What they usually won’t tell you, is the process and now a new water conservation plan in the city of Los Angeles, has proposed that sewer water should be recycled and given back through people’s taps as their main source of drinking water.
This is not a new plan, Bill Gates, the unelected and unqualified medical overlord, already presented this idea when he drank recycled sewage in an attempt to sell it as the new way to live.
The water will be filtered, but many of the contaminants that are present in the “direct potable reuse” bio sludge is not able to be filtered out and will still contain traces of sewage products and chemicals.
“This differs from indirect potable reuse, where water spends time in a substantial environmental barrier such as an underground aquifer or in a reservoir,” reported the Los Angeles Times about the concept.

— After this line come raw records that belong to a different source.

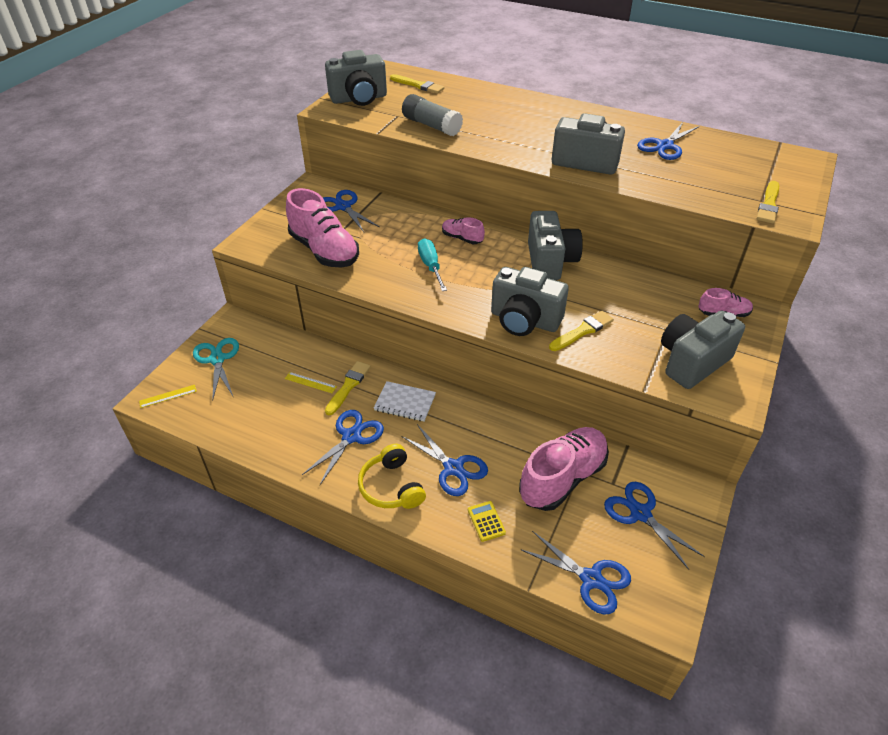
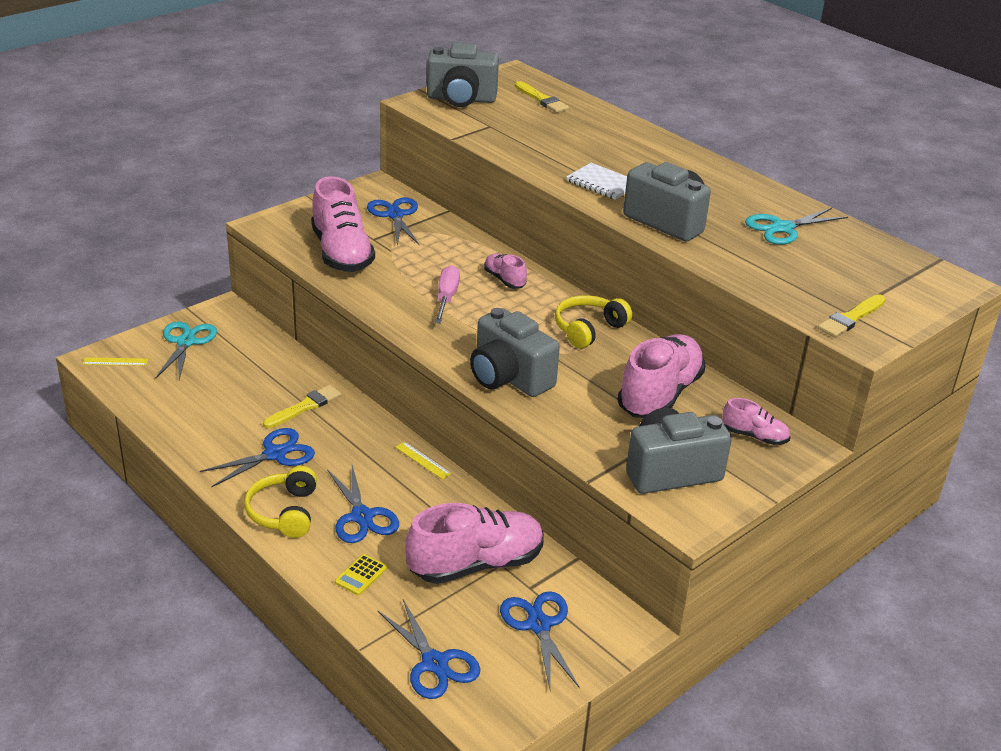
camera: 20 degrees right, 10 degrees down
yellow ruler [285,372,337,393] -> yellow ruler moved to [395,442,451,479]
white notebook [374,381,436,422] -> white notebook moved to [566,163,627,200]
grey glue stick [402,94,463,136] -> none
turquoise screwdriver [418,238,447,291] -> pink screwdriver [435,265,460,323]
yellow calculator [468,501,506,542] -> yellow calculator turned 150 degrees counterclockwise [335,554,387,595]
grey camera [528,211,583,280] -> yellow headphones [555,295,632,349]
yellow brush [549,311,614,351] -> none
blue scissors [637,122,700,160] -> turquoise scissors [745,208,848,245]
none -> pink shoe [618,334,705,418]

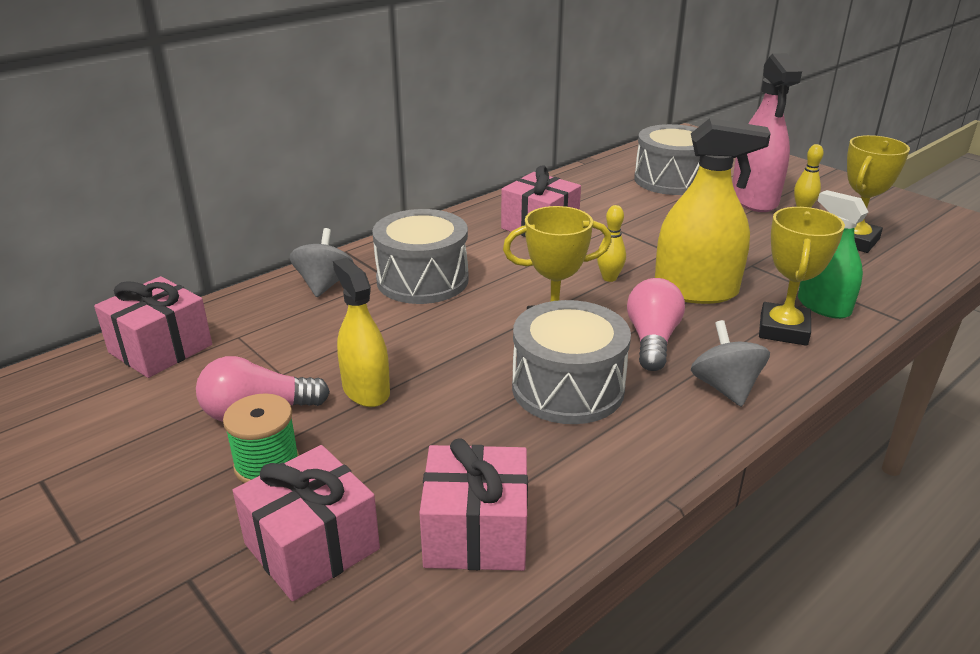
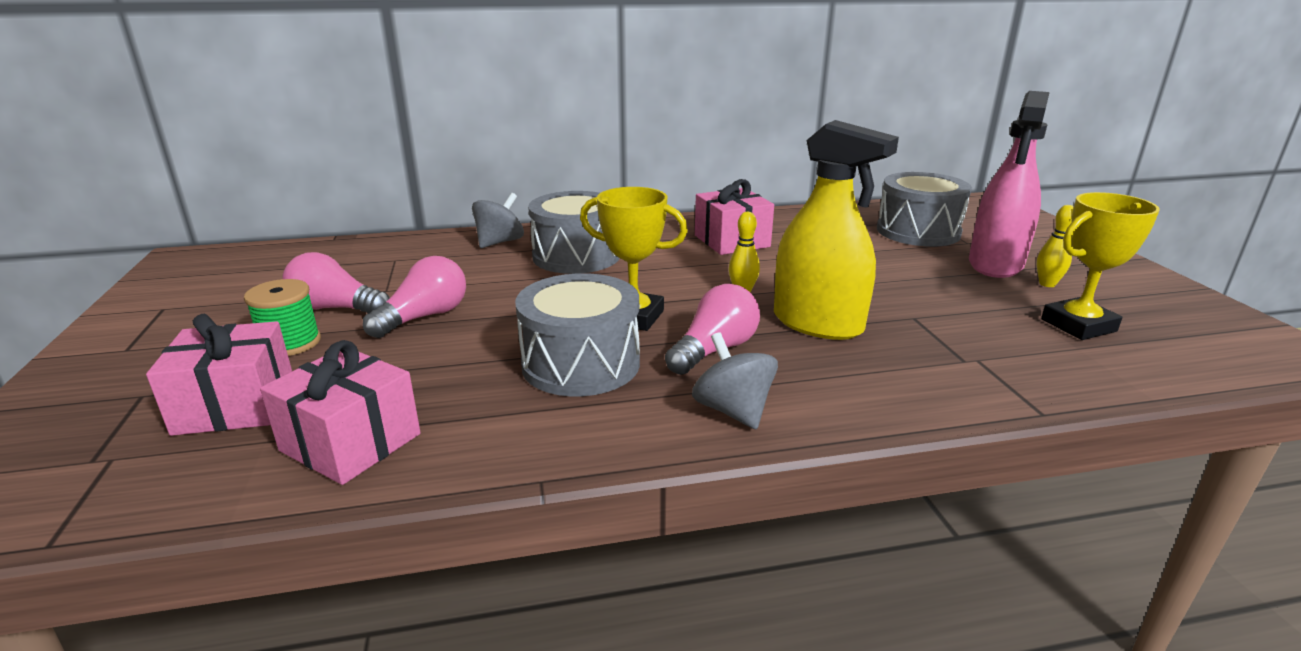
camera: 30 degrees right, 5 degrees down
pink gift [94,276,212,378] -> none
yellow spray bottle [333,258,390,407] -> pink light bulb [363,256,466,338]
grey spinning top [691,320,770,407] -> grey spinning top turned 45 degrees counterclockwise [692,332,778,430]
yellow trophy [759,207,845,346] -> none
green spray bottle [798,190,868,319] -> none

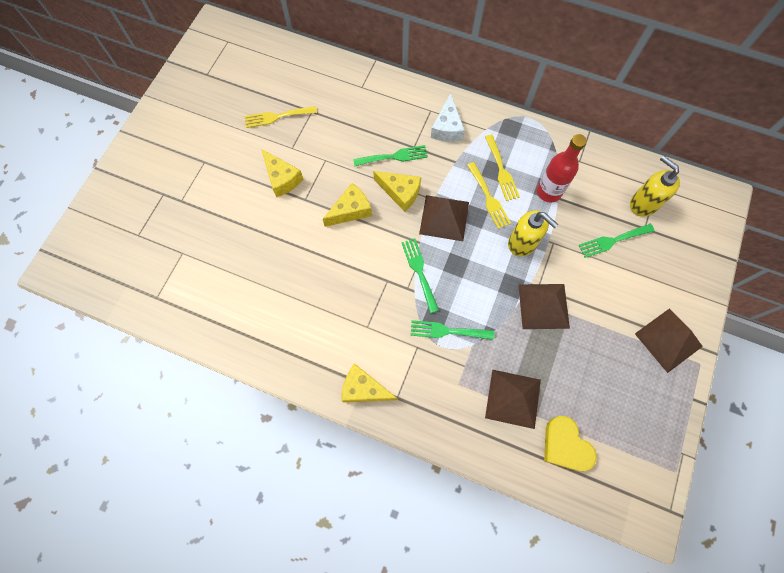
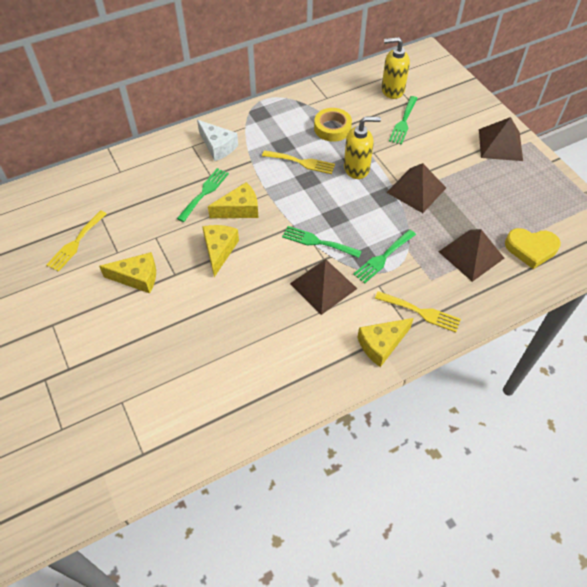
camera: 50 degrees left, 15 degrees down
brown pyramid [419,195,469,241] -> brown pyramid moved to [290,259,357,315]
yellow fork [485,135,520,201] -> yellow fork moved to [375,291,461,332]
red bottle [537,134,587,203] -> yellow tape [314,108,352,142]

The technology is also known as “toilet to tap” and is a concept that has been making the rounds since the 1990s and some areas have used bio sludge to replenish groundwater supplies – water is put back into the ground, filtered by natural sediment, then pumped back into people’s homes and businesses.
Because of the on-going drought problems that California has experienced over recent years, some are pushing for toilet to tap technology to become a normal thing – one person being Brad Coffey of the Metropolitan Water District of Southern California, despite lawsuits being filed over the years, questioning what this system does to the environment, let alone people.
“There’s been a public health legacy where sanitary engineering practices and regulators considered sewage a waste, it was something to be avoided, something to be feared,” Coffey is quoted as saying.
“Now that we have the technology … the public, the regulators, the scientific community has much greater confidence in our ability to safely reuse that water supply.”
The State Water Resources Control Board has been given the responsibility by legislators to come up with a plan for regulations on direct potable reuse by New Year’s Eve 2023.
Projects are already underway in Los Angeles to ensure the city is ready once they are given the greenlight – suggesting that they are serious about moving forward with their plans.
According to Jesus Gonzalez, manager of water recycling policy at the Los Angeles Department of Water and Power said that if the demonstration facility for direct potable reuse – which is located near the Headworks reservoir, north of Griffin Park in Los Angeles – is approved, it will be the state’s first direct potable water project.
“This is going to be the future of L.A.’s water, the future of the state’s water supply,” Gonzalez said.
Gonzalez expects the Headworks facility to become fully operational within the next five years – pumping bio sludge into people’s homes.
According to Los Angeles Mayor Eric Garcetti, by 2035, 100 percent of the city’s wastewater will be recycled back into people’s homes – made possible by the Hyperion Water Reclamation Plant – which treats wastewater which is later released into Santa Monica Bay.